When Miles discovers a beautiful green and yellow budgie outside, he brings the bird back to show Mum. To his surprise, he is not only allowed to keep the bird, but she gets an old cage from a friend who lives downstairs. He names the bird Pippin, and that night dreams of flying with him in the sky. Miles is heartbroken when the budgie doesn’t survive the night, and as a family they have a ceremony to bury Pippin in the estate grounds.

Scary Mr Buxton comes to visit, and they discover that Pippin (or Lemon as he is really called) belonged to him. He had been a present from his husband who had since died. Lemon had sung and danced as Mr Buxton played the piano and was a comfort to him when he felt lonely.

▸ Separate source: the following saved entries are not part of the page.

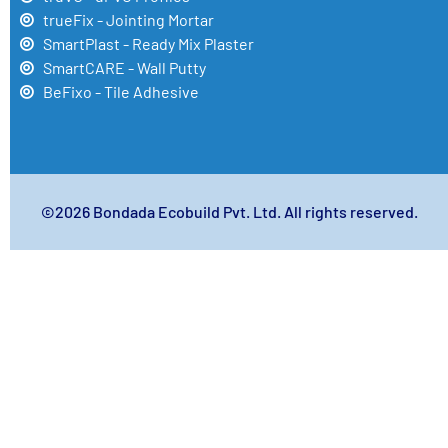
trueFix - Jointing Mortar
SmartPlast - Ready Mix Plaster
SmartCARE - Wall Putty
BeFixo - Tile Adhesive
©2026 Bondada Ecobuild Pvt. Ltd. All rights reserved.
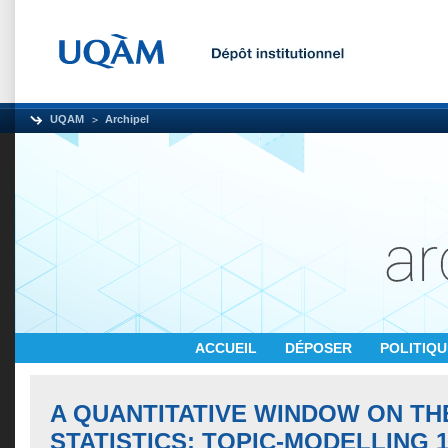
UQAM
Archipel
ACCUEIL
DÉPOSER
POLITIQ
A QUANTITATIVE WINDOW ON TH
STATISTICS: TOPIC-MODELLING 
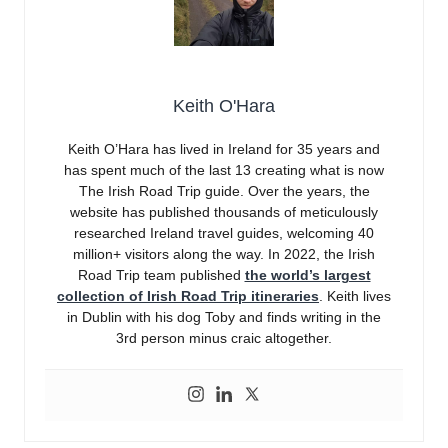
Keith O'Hara
Keith O’Hara has lived in Ireland for 35 years and
has spent much of the last 13 creating what is now
The Irish Road Trip guide. Over the years, the
website has published thousands of meticulously
researched Ireland travel guides, welcoming 40
million+ visitors along the way. In 2022, the Irish
Road Trip team published
the world’s largest
collection of Irish Road Trip itineraries
. Keith lives
in Dublin with his dog Toby and finds writing in the
3rd person minus craic altogether.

This is a great story to help children encounter loss, but it also introduces a same sex relationship gently, casually and matter of factly. Mr Buxton mentions his husband of many years whom he met at university. Reading this book would be an interesting launch point for children to explore prejudice towards gay couples historically.

Budgie also makes reference to difference. Chris, Miles’ friend, has money for a mobile phone and goes away on holiday with his family. Meanwhile, Miles dreams of flying away like an eagle, soaring free, but is confined to riding around the estate on his bike. Mum wants to go to university to study, to make a better life for her family. There’s even a ‘Spot the Difference’ at the end of the book between two pictures.

The vibrant illustrations by David Barrow accompany the story really well, bringing the characters, and Pippin, to life. Joseph Coelho has written a thoughtful, gentle story that children will really enjoy.

Mr Buxton says to Miles ‘ Never stop reaching for the sky Miles, but always take care.‘ I think that message is a good one to take away from reading this delightful story.